***** Article *****
Mike Huckabee and Ted Cruz are most outspoken on matters of faith, offering fire and brimstone homilies with Huckabee saying the Iran treaty is “marching Israel to the door of the oven” and Cruz launching his campaign at Liberty University. Carly Fiorina is rising and Ron Paul is fading. They both talk a lot about “Hillary’s failures” and very little about faith.  Scott Walker is the son of a preacher, but his support in Iowa has faded as he tries to echo the policies of Trump without his persona. The Republican field often talks about faith, but rarely about “welcoming the stranger” or a priority for the poor. Rick Perry’s finest moment was when he said in his withdrawal “demeaning people of Hispanic heritage is not just ignorant, it betrays the example of Christ.”

Among Democrats, Hillary Clinton returned to thank her Methodist congregation in Washington, but is struggling to overcome the perception she has a problem with the eighth commandment on bearing “false witness.” One surprise is that the candidate who quotes Pope Francis the most is not Martin O’Malley, a Jesuit educated Catholic who barely registers in the polls, but Bernie Sanders, who is known more for his socialist label than his Jewish identity.  The Democratic candidates, including Jim Webb and Lincoln Chafee, worship at the secular altar of “reproductive rights,” reflecting liberal orthodoxy, more than a consistent ethic of life.

One example of a genuine connection between faith and politics can be found on the website of the Circle of Protectionwhere candidates answer a critical question “What would you do as president to offer help and opportunity to hungry and poor people in the United States and around the world?”Is it a surprise that Trump has not responded?

Perhaps, the most compelling discussion of faith in public life was not in a Church or Religious Right forum, but came from Vice President Biden on “The Late Show with Stephen Colbert.” In a remarkably intimate and very public conversation, two Catholics talked about faith and family, grief and loss, public service and personal choices. The Vice President anguished over whether he could fully commit to a presidential race after the death of his son Beau. Colbert asked “How has your faith — I know you’re a man of deep faith — how has…your faith helped you respond?” Biden replied, “My religion is just an enormous sense of solace…I go to Mass, and I’m able to be just alone even in a crowd. You’re alone. I say the rosary. I find it to be incredibly comforting. What my faith has done is it sort of takes everything about my life, with my parents and my siblings and all the comforting things and all the good things that have happened have happened…around the culture of my religion and the theology of my religion. And I don’t know how to explain it more than that, but it’s just the place that you can go.”

I differ with each of the candidates on major moral questions, for example with Biden and Clinton on abortion, Bush on torture and the death penalty, Trump on deporting immigrants.  But, on religion in public life, I believe both faith and politics are better served by the honesty and anguish of Joe Biden rather than the cynicism and glibness of Donald Trump.
*****
▶ Set exercise A:
Answer these questions from the essay on faith and the presidential candidates:
(i) Where did Ted Cruz launch his campaign?
(ii) Which candidate quotes Pope Francis the most?
(iii) On what show did Vice President Biden talk about his faith?
▶ Set exercise B:
Please print the part of the essay on faith and the presidential candidates between "One example of" and "has not responded?", inclusive.
***** Supplied entries *****
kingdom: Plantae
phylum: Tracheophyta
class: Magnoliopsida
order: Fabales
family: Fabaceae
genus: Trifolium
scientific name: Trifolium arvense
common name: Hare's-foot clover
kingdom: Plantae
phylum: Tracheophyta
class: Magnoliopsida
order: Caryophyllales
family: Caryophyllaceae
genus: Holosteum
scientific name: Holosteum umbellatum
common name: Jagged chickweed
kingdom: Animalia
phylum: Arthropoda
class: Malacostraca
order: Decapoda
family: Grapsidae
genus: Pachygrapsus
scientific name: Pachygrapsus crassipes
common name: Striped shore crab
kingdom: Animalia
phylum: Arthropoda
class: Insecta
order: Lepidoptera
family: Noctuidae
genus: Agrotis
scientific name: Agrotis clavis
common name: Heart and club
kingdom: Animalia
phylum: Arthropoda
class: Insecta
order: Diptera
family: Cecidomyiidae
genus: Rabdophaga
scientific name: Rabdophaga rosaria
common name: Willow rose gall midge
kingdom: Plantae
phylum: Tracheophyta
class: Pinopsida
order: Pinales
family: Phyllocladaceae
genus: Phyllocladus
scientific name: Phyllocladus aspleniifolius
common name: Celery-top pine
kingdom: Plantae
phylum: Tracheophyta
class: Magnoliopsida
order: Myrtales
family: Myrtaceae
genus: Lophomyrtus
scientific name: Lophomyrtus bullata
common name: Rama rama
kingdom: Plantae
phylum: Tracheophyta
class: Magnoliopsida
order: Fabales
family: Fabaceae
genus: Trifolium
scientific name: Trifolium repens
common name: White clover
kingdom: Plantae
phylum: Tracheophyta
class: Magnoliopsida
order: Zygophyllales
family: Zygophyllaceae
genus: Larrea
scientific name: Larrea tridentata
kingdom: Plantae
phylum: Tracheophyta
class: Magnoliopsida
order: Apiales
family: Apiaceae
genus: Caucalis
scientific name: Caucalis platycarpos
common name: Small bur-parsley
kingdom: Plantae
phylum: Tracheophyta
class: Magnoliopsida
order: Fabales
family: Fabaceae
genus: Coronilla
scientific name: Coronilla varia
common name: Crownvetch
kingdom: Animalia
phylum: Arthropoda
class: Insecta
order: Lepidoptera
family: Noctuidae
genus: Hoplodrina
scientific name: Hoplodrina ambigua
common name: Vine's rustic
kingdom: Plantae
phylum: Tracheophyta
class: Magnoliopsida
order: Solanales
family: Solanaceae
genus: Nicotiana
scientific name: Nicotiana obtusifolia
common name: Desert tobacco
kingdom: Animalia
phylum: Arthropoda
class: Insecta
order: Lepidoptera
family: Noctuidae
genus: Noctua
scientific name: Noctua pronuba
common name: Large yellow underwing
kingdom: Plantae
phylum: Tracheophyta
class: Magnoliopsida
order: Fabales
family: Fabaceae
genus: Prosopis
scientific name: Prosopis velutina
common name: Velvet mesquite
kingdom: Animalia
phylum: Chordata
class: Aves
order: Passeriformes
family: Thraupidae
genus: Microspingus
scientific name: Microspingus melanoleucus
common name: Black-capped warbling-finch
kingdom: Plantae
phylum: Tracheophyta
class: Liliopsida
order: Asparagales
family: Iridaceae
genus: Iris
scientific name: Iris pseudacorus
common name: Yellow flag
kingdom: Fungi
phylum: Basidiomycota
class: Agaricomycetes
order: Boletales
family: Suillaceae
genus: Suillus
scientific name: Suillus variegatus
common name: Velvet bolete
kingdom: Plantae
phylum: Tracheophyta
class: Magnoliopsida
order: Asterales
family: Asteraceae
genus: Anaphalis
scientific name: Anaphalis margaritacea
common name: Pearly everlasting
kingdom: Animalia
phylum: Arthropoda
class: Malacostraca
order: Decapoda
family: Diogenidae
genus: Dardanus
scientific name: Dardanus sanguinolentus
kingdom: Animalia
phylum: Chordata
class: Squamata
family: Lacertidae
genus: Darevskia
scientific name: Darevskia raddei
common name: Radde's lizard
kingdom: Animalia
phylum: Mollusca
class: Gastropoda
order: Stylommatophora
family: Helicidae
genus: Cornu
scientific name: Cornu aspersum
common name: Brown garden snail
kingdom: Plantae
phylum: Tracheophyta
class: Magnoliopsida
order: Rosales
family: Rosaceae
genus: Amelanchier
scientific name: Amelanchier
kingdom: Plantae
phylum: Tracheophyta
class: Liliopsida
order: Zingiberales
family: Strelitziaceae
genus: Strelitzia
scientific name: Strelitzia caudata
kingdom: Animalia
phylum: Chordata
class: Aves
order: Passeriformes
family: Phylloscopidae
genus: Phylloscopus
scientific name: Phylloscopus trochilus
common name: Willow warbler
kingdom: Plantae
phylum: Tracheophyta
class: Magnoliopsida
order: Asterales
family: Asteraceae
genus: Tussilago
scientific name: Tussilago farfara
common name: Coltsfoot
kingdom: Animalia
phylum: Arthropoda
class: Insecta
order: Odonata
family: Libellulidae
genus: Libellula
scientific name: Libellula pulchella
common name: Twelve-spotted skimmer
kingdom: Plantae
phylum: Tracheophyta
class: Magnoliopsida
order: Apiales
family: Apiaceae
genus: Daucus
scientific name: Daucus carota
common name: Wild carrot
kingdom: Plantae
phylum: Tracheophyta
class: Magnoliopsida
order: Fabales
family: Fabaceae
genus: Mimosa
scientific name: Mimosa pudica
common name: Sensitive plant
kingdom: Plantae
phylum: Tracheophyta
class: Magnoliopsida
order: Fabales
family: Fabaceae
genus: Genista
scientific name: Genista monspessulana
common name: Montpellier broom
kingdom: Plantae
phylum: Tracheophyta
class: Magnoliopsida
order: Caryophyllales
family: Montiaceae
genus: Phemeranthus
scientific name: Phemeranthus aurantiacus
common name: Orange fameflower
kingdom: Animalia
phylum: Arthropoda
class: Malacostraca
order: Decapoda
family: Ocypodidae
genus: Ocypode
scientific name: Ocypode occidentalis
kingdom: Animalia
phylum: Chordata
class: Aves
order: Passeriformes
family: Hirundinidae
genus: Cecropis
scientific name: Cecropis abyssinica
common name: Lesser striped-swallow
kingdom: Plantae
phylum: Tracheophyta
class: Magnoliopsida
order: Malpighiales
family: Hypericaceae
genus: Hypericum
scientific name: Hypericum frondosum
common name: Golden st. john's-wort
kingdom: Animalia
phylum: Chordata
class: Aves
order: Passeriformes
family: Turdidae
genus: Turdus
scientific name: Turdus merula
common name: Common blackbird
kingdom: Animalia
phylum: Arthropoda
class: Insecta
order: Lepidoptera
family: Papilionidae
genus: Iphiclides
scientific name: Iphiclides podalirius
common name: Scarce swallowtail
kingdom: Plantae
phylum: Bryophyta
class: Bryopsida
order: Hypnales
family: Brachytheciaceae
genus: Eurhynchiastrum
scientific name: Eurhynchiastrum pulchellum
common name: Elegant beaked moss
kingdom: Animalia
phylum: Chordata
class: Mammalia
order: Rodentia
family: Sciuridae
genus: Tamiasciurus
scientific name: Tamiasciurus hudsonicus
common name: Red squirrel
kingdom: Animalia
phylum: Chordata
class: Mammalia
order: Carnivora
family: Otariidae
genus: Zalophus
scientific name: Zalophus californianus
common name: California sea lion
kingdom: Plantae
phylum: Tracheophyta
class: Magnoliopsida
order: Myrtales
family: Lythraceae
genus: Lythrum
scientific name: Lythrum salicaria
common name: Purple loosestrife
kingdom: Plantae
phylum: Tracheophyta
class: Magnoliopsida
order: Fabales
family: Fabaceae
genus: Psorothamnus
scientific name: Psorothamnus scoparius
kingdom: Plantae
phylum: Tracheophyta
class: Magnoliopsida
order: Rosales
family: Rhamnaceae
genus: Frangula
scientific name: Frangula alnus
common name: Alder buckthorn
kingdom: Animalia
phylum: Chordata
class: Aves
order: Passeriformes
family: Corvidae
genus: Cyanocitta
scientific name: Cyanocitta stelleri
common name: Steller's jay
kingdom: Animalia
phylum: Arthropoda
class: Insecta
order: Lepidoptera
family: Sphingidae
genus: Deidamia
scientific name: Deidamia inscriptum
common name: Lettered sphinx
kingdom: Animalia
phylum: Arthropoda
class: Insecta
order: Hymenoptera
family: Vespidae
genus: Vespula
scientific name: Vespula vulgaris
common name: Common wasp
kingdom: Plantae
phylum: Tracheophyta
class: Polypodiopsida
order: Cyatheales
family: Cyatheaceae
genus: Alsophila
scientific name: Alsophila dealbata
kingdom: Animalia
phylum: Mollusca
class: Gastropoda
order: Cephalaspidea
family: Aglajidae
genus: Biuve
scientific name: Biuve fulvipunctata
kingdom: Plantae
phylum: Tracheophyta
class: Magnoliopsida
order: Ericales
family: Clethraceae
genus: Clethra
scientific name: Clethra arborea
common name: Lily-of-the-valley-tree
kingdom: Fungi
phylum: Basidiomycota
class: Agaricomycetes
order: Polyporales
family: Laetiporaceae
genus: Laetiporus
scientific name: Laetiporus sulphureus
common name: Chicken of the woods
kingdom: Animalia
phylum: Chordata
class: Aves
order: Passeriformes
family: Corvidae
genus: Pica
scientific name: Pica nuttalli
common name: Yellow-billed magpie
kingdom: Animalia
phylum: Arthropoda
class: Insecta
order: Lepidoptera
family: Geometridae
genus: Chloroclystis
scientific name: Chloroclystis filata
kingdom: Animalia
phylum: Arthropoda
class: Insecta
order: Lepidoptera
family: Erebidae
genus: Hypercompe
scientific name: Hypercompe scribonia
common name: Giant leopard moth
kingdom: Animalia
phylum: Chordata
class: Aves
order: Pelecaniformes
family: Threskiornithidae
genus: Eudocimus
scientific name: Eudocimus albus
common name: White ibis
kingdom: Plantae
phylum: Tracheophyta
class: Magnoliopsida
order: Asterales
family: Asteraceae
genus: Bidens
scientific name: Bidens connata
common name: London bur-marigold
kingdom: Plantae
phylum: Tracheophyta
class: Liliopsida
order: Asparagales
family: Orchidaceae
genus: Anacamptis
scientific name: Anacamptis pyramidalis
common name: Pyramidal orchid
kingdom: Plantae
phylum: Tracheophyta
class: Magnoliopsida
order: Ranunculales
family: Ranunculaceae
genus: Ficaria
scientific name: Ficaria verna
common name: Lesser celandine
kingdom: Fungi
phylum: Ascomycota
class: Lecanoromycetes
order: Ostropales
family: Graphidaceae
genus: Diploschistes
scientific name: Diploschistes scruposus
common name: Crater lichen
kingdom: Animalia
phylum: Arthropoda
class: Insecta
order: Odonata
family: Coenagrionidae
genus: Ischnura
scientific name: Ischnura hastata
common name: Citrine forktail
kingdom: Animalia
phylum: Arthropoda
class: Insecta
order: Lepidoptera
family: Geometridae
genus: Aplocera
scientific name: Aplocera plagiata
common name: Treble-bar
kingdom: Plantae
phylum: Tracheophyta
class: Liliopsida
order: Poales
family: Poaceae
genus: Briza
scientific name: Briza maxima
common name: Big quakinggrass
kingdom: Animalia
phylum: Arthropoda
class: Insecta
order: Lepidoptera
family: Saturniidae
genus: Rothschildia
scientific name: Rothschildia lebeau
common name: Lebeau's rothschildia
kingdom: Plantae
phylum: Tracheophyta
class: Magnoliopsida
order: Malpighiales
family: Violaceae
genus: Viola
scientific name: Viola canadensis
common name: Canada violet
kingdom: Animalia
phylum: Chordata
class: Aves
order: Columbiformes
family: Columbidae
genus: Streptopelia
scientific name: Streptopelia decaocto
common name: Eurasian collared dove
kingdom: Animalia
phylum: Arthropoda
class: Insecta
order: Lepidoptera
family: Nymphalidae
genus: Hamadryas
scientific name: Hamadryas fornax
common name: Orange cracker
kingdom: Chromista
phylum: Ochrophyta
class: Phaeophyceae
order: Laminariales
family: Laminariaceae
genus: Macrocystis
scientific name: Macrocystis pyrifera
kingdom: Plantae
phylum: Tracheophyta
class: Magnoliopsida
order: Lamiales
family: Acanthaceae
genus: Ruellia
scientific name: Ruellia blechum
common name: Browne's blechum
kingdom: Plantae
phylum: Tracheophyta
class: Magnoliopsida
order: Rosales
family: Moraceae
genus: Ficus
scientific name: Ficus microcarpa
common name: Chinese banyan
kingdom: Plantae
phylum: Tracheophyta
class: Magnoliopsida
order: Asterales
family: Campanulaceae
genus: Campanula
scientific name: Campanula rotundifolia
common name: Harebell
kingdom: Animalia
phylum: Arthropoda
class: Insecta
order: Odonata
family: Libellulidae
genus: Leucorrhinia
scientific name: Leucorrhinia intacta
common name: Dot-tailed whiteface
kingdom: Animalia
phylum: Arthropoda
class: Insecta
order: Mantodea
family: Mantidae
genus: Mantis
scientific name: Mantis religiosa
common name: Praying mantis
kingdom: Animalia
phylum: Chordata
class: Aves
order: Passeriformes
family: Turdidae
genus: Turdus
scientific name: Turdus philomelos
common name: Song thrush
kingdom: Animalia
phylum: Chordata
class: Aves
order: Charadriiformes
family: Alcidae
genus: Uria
*****
▶ Task answer A:
(i) Liberty University
(ii) Bernie Sanders
(iii) "The Late Show with Stephen Colbert"

▶ Task answer B:
One example of a genuine connection between faith and politics can be found on the website of the Circle of Protectionwhere candidates answer a critical question “What would you do as president to offer help and opportunity to hungry and poor people in the United States and around the world?”Is it a surprise that Trump has not responded?